BURNSIDE — A South Side steel plant is no longer seeking a permit to expand its operations, state officials said this week.

Finkl Steel on Monday withdrew its bid for a permit to build three furnaces at its Chicago facility, 1355 E. 93rd St. in Burnside, Illinois Environmental Protection Agency officials said Wednesday.

“They didn’t say why, they just said they’d withdraw,” said Sabrina Bailey, community outreach coordinator for the agency. “This was something voluntary — they wanted to do this project … and they decided to withdraw. They could come back [and apply again] if they chose.”

Finkl applied to build the furnaces in July. Two of them would have been used for forging steel, while the other would have been used for heat treatments, according to the permit application.

Company officials said the facility could stay under the state’s existing cap on the plant’s pollution emissions if the furnaces were built.

Finkl representatives did not respond to requests for comment.

Despite the permit withdrawal, agency officials still met with neighbors Wednesday at Olive-Harvey College, 10001 S. Woodlawn Ave. in Pullman.

No permit was drafted prior to the company’s withdrawal, the environmental agency officials said. State officials initially planned the meeting to gauge the community’s reaction to Finkl’s plans, Bailey said.

Residents instead discussed environmental issues facing the community, from concerns over Finkl’s operations since moving to the South Side to lax pollution enforcement citywide and Lake Michigan’s water quality.

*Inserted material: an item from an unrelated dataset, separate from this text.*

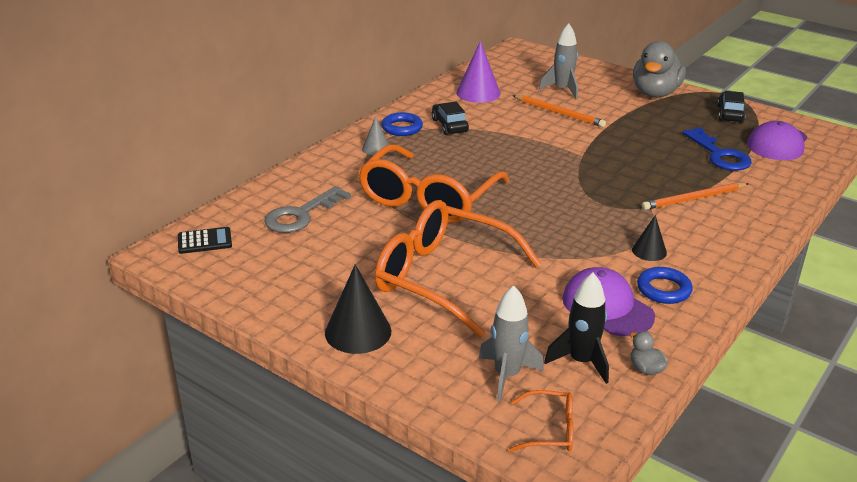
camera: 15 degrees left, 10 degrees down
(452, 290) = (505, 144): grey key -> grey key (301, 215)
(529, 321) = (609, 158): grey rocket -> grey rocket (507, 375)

Rep. Marcus Evans, who attended Wednesday’s meeting, did not support Finkl’s bid to build more furnaces, he said. It was “disrespectful” for the company to not send a representative to the meeting to explain the situation even after withdrawing the application, he said.

“Do you need [the furnaces]? Do you not need them? What’s going on?” he said. “… I called [last week], we started asking questions, and all of the sudden they changed their mind.”

About 20 people attended a meeting Wednesday that was initially scheduled to discuss Finkl Steel’s application to build three furnaces at its 93rd Street facility. After Finkl withdrew its application, neighbors and state officials instead discussed Finkl’s operations and the state’s environmental enforcement more broadly. Credit: Maxwell Evans/Block Club Chicago

Finkl Steel moved from mostly white Lincoln Park to mostly Black Burnside with support from South Side Ald. Michelle Harris (8th), according to the Chicago Reporter. The North Side facility was torn down in 2015, and that property is being redeveloped into the massive Lincoln Yards project.

A 2019 explosion in a slag pit at Finkl’s South Side site sent fireballs flying into the air, burning a house a block away.

A federal risk-screening tool suggests the potential for human health risks from Finkl’s emissions was 20 times higher than the risks posed by the median U.S. iron or steel mill in 2020, the latest year data is available.

Southeast Side activists are calling on state legislators to pass an “environmental justice act” which would require facilities seeking to open in communities overburdened by pollution to undergo an environmental and public health assessment.

Organizers and local leaders have also called on city officials to pass a similar cumulative impact ordinance. Such an ordinance would require the city to study not only how a proposed business would impact the environment, but also its context among the impacts of nearby businesses.

“What we’re looking at is supporting policies [that make it] so we don’t have to wait until we see the smoke, then rally and start to protest” against unwanted facilities, said Samuel Corona, an organizer with the Alliance of the Southeast.

Finkl’s North Side facility neighbored the former location of General Iron, another industrial facility which planned to move its operations from Lincoln Park to the South Side. The city ultimately blocked the metal scrapper’s move, though a judge is expected to rule on the company’s appeal of that decision this month.

The city’s “driving role” in General Iron’s plans spurred residents to file a civil rights complaint. Following an investigation, federal officials found the city’s clustering of polluters in nonwhite communities amounted to environmental racism.